What is Sustainable Transportation?

Sustainability has significant implications for transportation planning, since transport activities tend to be highly resource intensive, have numerous external costs, and frequently distribute impacts inequitably. Sustainable transportation requires using each mode for what it does best, which typically means greater reliance on non-motorized for local travel, increased use of public transit in urban areas, and a reduction (but not elimination) of personal automobile use.

 

Sustainable planning challenges the assumption that increased vehicle travel reflects legitimate consumer demand, since consumers lack viable alternatives and markets are distorted in ways that underprice driving. While the first increment of motor vehicle travel (measured for example, as average per capita vehicle miles) may provide significant benefits to society, marginal benefits tend to decline with increased use.

 

Doubling mileage does not double benefits for the simple reason that consumers select their most valuable trips first.

 

Sustainable planning focuses on outcomes, such as the quality of access (the ability to obtain desired goods, services, and activities), rather than simply measuring quantity of mobility (such as travel speed or total mileage). Mobility is seldom an end in itself. Even recreational travel usually has a destination. Increased movement is not necessarily beneficial, it may indicate inefficiencies that require more travel to meet needs.

========

> **PROBLEM A**: From the sustainable transportation excerpt, write out the passage starting with "Sustainable planning focuses" and going on through "to meet needs.", word for word.
> **PROBLEM B**: According to the sustainable transportation excerpt, why does doubling mileage not double benefits?

========

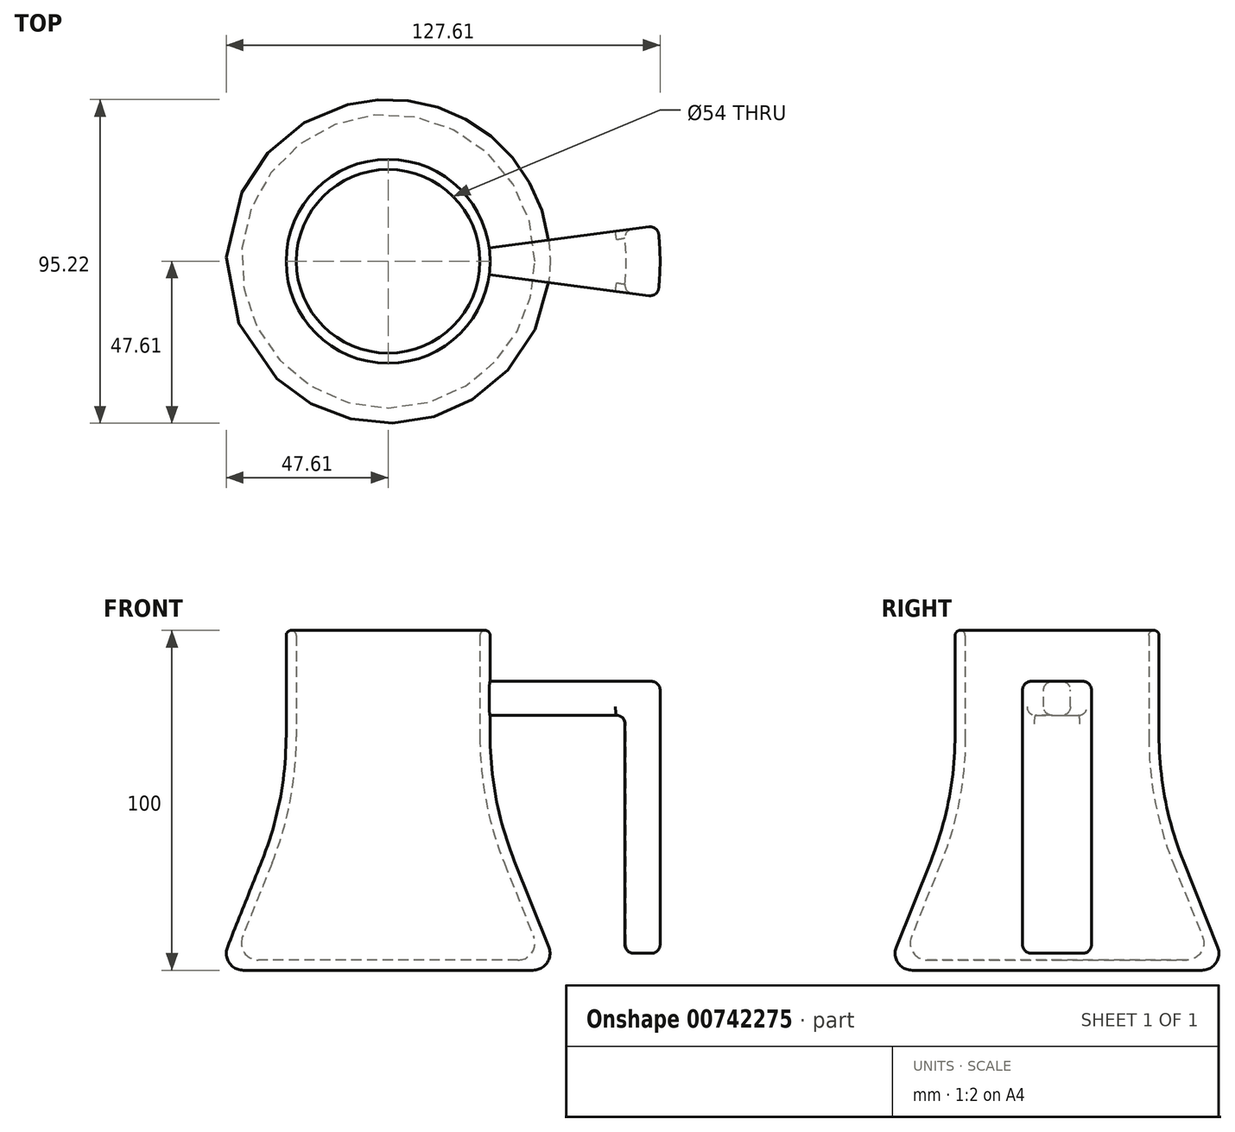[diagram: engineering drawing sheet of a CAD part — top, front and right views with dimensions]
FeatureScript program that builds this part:
annotation { "Feature Type Name" : "Feature", "Feature Type Description" : "" }
export const myFeature = defineFeature(function(context is Context, id is Id, definition is map)
    precondition{}
    {
        {
            var Q0;
            Q0=qCreatedBy(makeId("Top.planeOp"),FACE);
            var sketch = newSketch(context, id + "F0", { "sketchPlane" : qUnion([Q0])});
            skCircle(sketch, "E0", {"center": v(0, 0) * mm, "radius": 50 * mm});
            skSolve(sketch);
        }
        {
            var Q0;
            Q0=makeQuery(id+"F0.imprint","IMPRINT",FACE,{"disambiguationData":[TD([[makeQuery(id+"F0.imprint","IMPRINT",EDGE,{"derivedFrom":sQuery(id+"F0.wireOp",EDGE,"E0")}),1.0]])]});
            cPlane(context, id + "F1", {"entities" : qUnion([Q0]), "cplaneType" : CPlaneType.OFFSET, "offset" : 50 * mm, "width" : 150 * mm, "height" : 150 * mm});
        }
        {
            var Q0;
            Q0=qCreatedBy(id+"F1.planeOp",FACE);
            var sketch = newSketch(context, id + "F2", { "sketchPlane" : qUnion([Q0])});
            skCircle(sketch, "E1", {"center": v(0, 0) * mm, "radius": 30 * mm});
            skSolve(sketch);
        }
        {
            var Q0;
            Q0=makeQuery(id+"F0.imprint","IMPRINT",FACE,{"disambiguationData":[TD([[makeQuery(id+"F0.imprint","IMPRINT",EDGE,{"derivedFrom":sQuery(id+"F0.wireOp",EDGE,"E0")}),1.0]])]});
            var Q1;
            Q1=makeQuery(id+"F2.imprint","IMPRINT",FACE,{"disambiguationData":[TD([[makeQuery(id+"F2.imprint","IMPRINT",EDGE,{"derivedFrom":sQuery(id+"F2.wireOp",EDGE,"E1")}),1.0]])]});
            loft(context, id + "F3", {"sheetProfilesArray" : [{ "sheetProfileEntities" : qUnion([Q0]) }, { "sheetProfileEntities" : qUnion([Q1]) }]});
        }
        {
            var Q0;
            Q0=makeQuery(id+"F3.opLoft","CAP_FACE",FACE,{"disambiguationData":[OSD([makeQuery(id+"F2.imprint","IMPRINT",FACE,{"disambiguationData":[TD([[makeQuery(id+"F2.imprint","IMPRINT",EDGE,{"derivedFrom":sQuery(id+"F2.wireOp",EDGE,"E1")}),1.0]])]})])],"isStart":true});
            extrude(context, id + "F4", {"entities" : qUnion([Q0]), "operationType" : NewBodyOperationType.ADD, "depth" : 50 * mm, "offsetDistance" : 25 * mm});
        }
        {
            var Q0;
            Q0=makeQuery(id+"F4.opExtrude","CAP_FACE",FACE,{"disambiguationData":[OSD([makeQuery(id+"F2.imprint","IMPRINT",FACE,{"disambiguationData":[TD([[makeQuery(id+"F2.imprint","IMPRINT",EDGE,{"derivedFrom":sQuery(id+"F2.wireOp",EDGE,"E1")}),1.0]])]})])],"isStart":false});
            shell(context, id + "F5", {"entities" : qUnion([Q0]), "thickness" : 3 * mm});
        }
        {
            var Q0;
            Q0=makeQuery(id+"F4.opExtrude","CAP_EDGE",EDGE,{"disambiguationData":[OSD([sQuery(id+"F2.wireOp",EDGE,"E1")])],"isStart":false});
            var Q1;
            {var subQ0=sQuery(id+"F2.wireOp",EDGE,"E1");Q1=makeQuery(id+"F5.opShell","OFFSET_EDGE",EDGE,{"disambiguationData":[OSD([subQ0]),TDD([makeQuery(id+"F4.opExtrude","CAP_EDGE",EDGE,{"disambiguationData":[OSD([subQ0])],"isStart":false})])]});}
            fillet(context, id + "F6", {"entities" : qUnion([Q0, Q1]), "radius" : 1.5 * mm, "tangentPropagation" : true, "allowEdgeOverflow" : false});
        }
        {
            var Q0;
            Q0=makeQuery(id+"F3.opLoft","CAP_FACE",FACE,{"disambiguationData":[OSD([makeQuery(id+"F0.imprint","IMPRINT",FACE,{"disambiguationData":[TD([[makeQuery(id+"F0.imprint","IMPRINT",EDGE,{"derivedFrom":sQuery(id+"F0.wireOp",EDGE,"E0")}),1.0]])]})])],"isStart":true});
            var Q1;
            Q1=makeQuery(id+"F5.opShell","OFFSET_EDGE",EDGE,{"disambiguationData":[OSD([sQuery(id+"F0.wireOp",EDGE,"E0")])]});
            fillet(context, id + "F7", {"entities" : qUnion([Q0, Q1]), "radius" : 5 * mm, "tangentPropagation" : true, "allowEdgeOverflow" : false});
        }
        {
            var Q0;
            Q0=qCreatedBy(makeId("Front.planeOp"),FACE);
            var sketch = newSketch(context, id + "F8", { "sketchPlane" : qUnion([Q0])});
            skLineSegment(sketch, "E2", {"start": v(0, 80) * mm, "end": v(0, 0) * mm, "construction": true});
            skLineSegment(sketch, "E3", {"start": v(0, 80) * mm, "end": v(30, 80) * mm, "construction": true});
            skLineSegment(sketch, "E4", {"start": v(30, 80) * mm, "end": v(30, 85) * mm});
            skLineSegment(sketch, "E5", {"start": v(30, 80) * mm, "end": v(30, 75) * mm});
            skLineSegment(sketch, "E6", {"start": v(30, 85) * mm, "end": v(80, 85) * mm});
            skLineSegment(sketch, "E7", {"start": v(80, 85) * mm, "end": v(80, 5) * mm});
            skLineSegment(sketch, "E8", {"start": v(30, 75) * mm, "end": v(70, 75) * mm});
            skLineSegment(sketch, "E9", {"start": v(70, 75) * mm, "end": v(70, 5) * mm});
            skLineSegment(sketch, "E10", {"start": v(70, 5) * mm, "end": v(80, 5) * mm});
            skSolve(sketch);
        }
        {
            var Q0;
            Q0=qSketchRegion(id+"F8",true);
            var Q1;
            Q1=sQuery(id+"F8.wireOp",EDGE,"E2");
            revolve(context, id + "F9", {"operationType" : NewBodyOperationType.ADD, "surfaceOperationType" : NewSurfaceOperationType.NEW, "entities" : qUnion([Q0]), "axis" : qUnion([Q1]), "revolveType" : RevolveType.SYMMETRIC, "angle" : 15 * degree});
        }
        {
            var Q0;
            Q0=makeQuery(id+"F9.opRevolve","CAP_EDGE",EDGE,{"disambiguationData":[OSD([sQuery(id+"F8.wireOp",EDGE,"E6")])],"isStart":false});
            var Q1;
            Q1=makeQuery(id+"F9.opRevolve","CAP_EDGE",EDGE,{"disambiguationData":[OSD([sQuery(id+"F8.wireOp",EDGE,"E6")])],"isStart":true});
            var Q2;
            Q2=makeQuery(id+"F9.opRevolve","CAP_EDGE",EDGE,{"disambiguationData":[OSD([sQuery(id+"F8.wireOp",EDGE,"E7")])],"isStart":true});
            var Q3;
            Q3=makeQuery(id+"F9.opRevolve","CAP_EDGE",EDGE,{"disambiguationData":[OSD([sQuery(id+"F8.wireOp",EDGE,"E7")])],"isStart":false});
            var Q4;
            Q4=makeQuery(id+"F9.opRevolve","SWEPT_EDGE",EDGE,{"disambiguationData":[OSD([sQuery(id+"F8.wireOp",EDGE,"E6"),sQuery(id+"F8.wireOp",EDGE,"E7")])]});
            var Q5;
            Q5=makeQuery(id+"F9.opRevolve","SWEPT_EDGE",EDGE,{"disambiguationData":[OSD([sQuery(id+"F8.wireOp",EDGE,"E7"),sQuery(id+"F8.wireOp",EDGE,"E10")])]});
            var Q6;
            Q6=makeQuery(id+"F9.opRevolve","CAP_EDGE",EDGE,{"disambiguationData":[OSD([sQuery(id+"F8.wireOp",EDGE,"E10")])],"isStart":true});
            var Q7;
            Q7=makeQuery(id+"F9.opRevolve","CAP_EDGE",EDGE,{"disambiguationData":[OSD([sQuery(id+"F8.wireOp",EDGE,"E10")])],"isStart":false});
            var Q8;
            Q8=makeQuery(id+"F9.opRevolve","CAP_EDGE",EDGE,{"disambiguationData":[OSD([sQuery(id+"F8.wireOp",EDGE,"E9")])],"isStart":true});
            var Q9;
            Q9=makeQuery(id+"F9.opRevolve","CAP_EDGE",EDGE,{"disambiguationData":[OSD([sQuery(id+"F8.wireOp",EDGE,"E9")])],"isStart":false});
            var Q10;
            Q10=makeQuery(id+"F9.opRevolve","CAP_EDGE",EDGE,{"disambiguationData":[OSD([sQuery(id+"F8.wireOp",EDGE,"E8")])],"isStart":true});
            var Q11;
            Q11=makeQuery(id+"F9.opRevolve","CAP_EDGE",EDGE,{"disambiguationData":[OSD([sQuery(id+"F8.wireOp",EDGE,"E8")])],"isStart":false});
            var Q12;
            Q12=makeQuery(id+"F9.opRevolve","SWEPT_EDGE",EDGE,{"disambiguationData":[OSD([sQuery(id+"F8.wireOp",EDGE,"E9"),sQuery(id+"F8.wireOp",EDGE,"E10")])]});
            var Q13;
            Q13=makeQuery(id+"F9.opRevolve","SWEPT_EDGE",EDGE,{"disambiguationData":[OSD([sQuery(id+"F8.wireOp",EDGE,"E8"),sQuery(id+"F8.wireOp",EDGE,"E9")])]});
            fillet(context, id + "F10", {"entities" : qUnion([Q0, Q1, Q2, Q3, Q4, Q5, Q6, Q7, Q8, Q9, Q10, Q11, Q12, Q13]), "radius" : 2.5 * mm, "tangentPropagation" : true, "allowEdgeOverflow" : false});
        }
        {
            var Q0;
            {var subQ0=sQuery(id+"F2.wireOp",EDGE,"E1");Q0=makeQuery(id+"F4.boolean.opBoolean","MERGE",EDGE,{"derivedFrom":[makeQuery(id+"F3.opLoft","MID_CAP_EDGE",EDGE,{"disambiguationData":[OSD([subQ0])],"capPos":1.0}),makeQuery(id+"F4.opExtrude","CAP_EDGE",EDGE,{"disambiguationData":[OSD([subQ0])],"isStart":true})]});}
            var Q1;
            {var subQ0=sQuery(id+"F2.wireOp",EDGE,"E1");Q1=makeQuery(id+"F5.opShell","OFFSET_EDGE",EDGE,{"disambiguationData":[OSD([subQ0]),TDD([makeQuery(id+"F4.boolean.opBoolean","MERGE",EDGE,{"derivedFrom":[makeQuery(id+"F3.opLoft","MID_CAP_EDGE",EDGE,{"disambiguationData":[OSD([subQ0])],"capPos":1.0}),makeQuery(id+"F4.opExtrude","CAP_EDGE",EDGE,{"disambiguationData":[OSD([subQ0])],"isStart":true})]})])]});}
            fillet(context, id + "F11", {"entities" : qUnion([Q0, Q1]), "radius" : 100 * mm, "tangentPropagation" : true, "allowEdgeOverflow" : false});
        }
    });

========

> **WRITTEN REPLY A**:
Sustainable planning focuses on outcomes, such as the quality of access (the ability to obtain desired goods, services, and activities), rather than simply measuring quantity of mobility (such as travel speed or total mileage). Mobility is seldom an end in itself. Even recreational travel usually has a destination. Increased movement is not necessarily beneficial, it may indicate inefficiencies that require more travel to meet needs.

> **WRITTEN REPLY B**: Consumers select their most valuable trips first.